=== Task brief ===
Scan the entries below and report only how many lines contain "être".
*** Data shown Section Begins ***
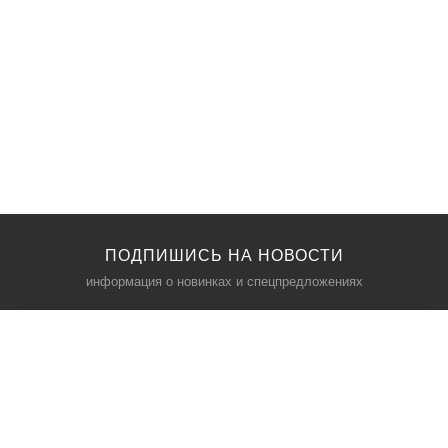
ПОДПИШИСЬ НА НОВОСТИ
информация о новинках и спецпредложениях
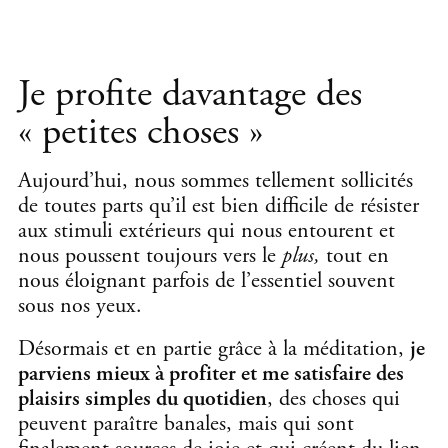
Je profite davantage des
« petites choses »
Aujourd’hui, nous sommes tellement sollicités
de toutes parts qu’il est bien difficile de résister
aux stimuli extérieurs qui nous entourent et
nous poussent toujours vers le
plus,
tout en
nous éloignant parfois de l’essentiel souvent
sous nos yeux.
Désormais et en partie grâce à la méditation,
je
parviens mieux à profiter et me satisfaire des
plaisirs simples du quotidien
, des choses qui
peuvent paraître banales, mais qui sont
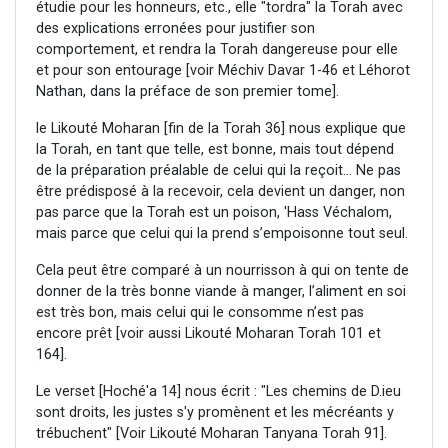
étudie pour les honneurs, etc., elle "tordra" la Torah avec
des explications erronées pour justifier son
comportement, et rendra la Torah dangereuse pour elle
et pour son entourage [voir Méchiv Davar 1-46 et Léhorot
Nathan, dans la préface de son premier tome].
le Likouté Moharan [fin de la Torah 36] nous explique que
la Torah, en tant que telle, est bonne, mais tout dépend
de la préparation préalable de celui qui la reçoit... Ne pas
être prédisposé à la recevoir, cela devient un danger, non
pas parce que la Torah est un poison, 'Hass Véchalom,
mais parce que celui qui la prend s’empoisonne tout seul.
Cela peut être comparé à un nourrisson à qui on tente de
donner de la très bonne viande à manger, l’aliment en soi
est très bon, mais celui qui le consomme n’est pas
encore prêt [voir aussi Likouté Moharan Torah 101 et
164].
Le verset [Hoché'a 14] nous écrit : "Les chemins de D.ieu
sont droits, les justes s'y promènent et les mécréants y
trébuchent" [Voir Likouté Moharan Tanyana Torah 91].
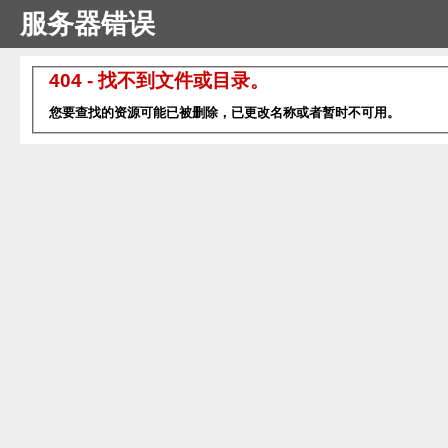
服务器错误
404 - 找不到文件或目录。
您要查找的资源可能已被删除，已更改名称或者暂时不可用。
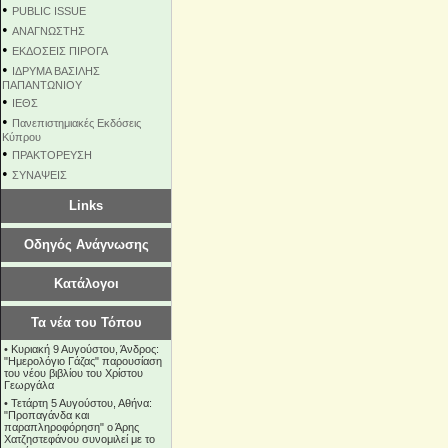
•
PUBLIC ISSUE
•
ΑΝΑΓΝΩΣΤΗΣ
•
ΕΚΔΟΣΕΙΣ ΠΙΡΟΓΑ
•
ΙΔΡΥΜΑ ΒΑΣΙΛΗΣ
ΠΑΠΑΝΤΩΝΙΟΥ
•
ΙΕΘΣ
•
Πανεπιστημιακές Εκδόσεις
Κύπρου
•
ΠΡΑΚΤΟΡΕΥΣΗ
•
ΣΥΝΑΨΕΙΣ
Links
Οδηγός Ανάγνωσης
Κατάλογοι
Τα νέα του Τόπου
•
Κυριακή 9 Αυγούστου, Άνδρος:
"Ημερολόγιο Γάζας" παρουσίαση
του νέου βιβλίου του Χρίστου
Γεωργάλα
•
Τετάρτη 5 Αυγούστου, Αθήνα:
"Προπαγάνδα και
παραπληροφόρηση" ο Άρης
Χατζηστεφάνου συνομιλεί με το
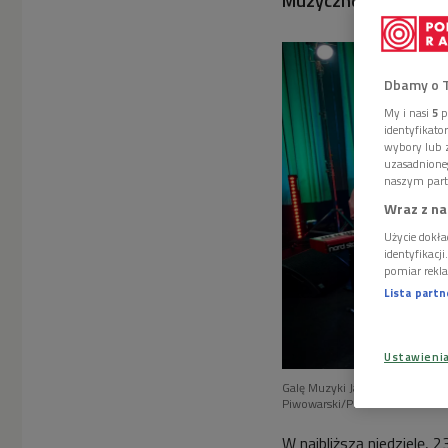
Muzycznej Programu 
Dbamy o 
My i nasi
5
p
identyfikat
wybory lub z
uzasadnione
naszym part
Wraz z na
Użycie dokła
identyfikacj
pomiar rekla
Lista part
Ustawieni
Galę Muzyki Jazzowej Fryderyk
Piwowarski/PR
W najbliższą niedzielę,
*** Data shown Section Ends ***
=== Exercise answer ===
2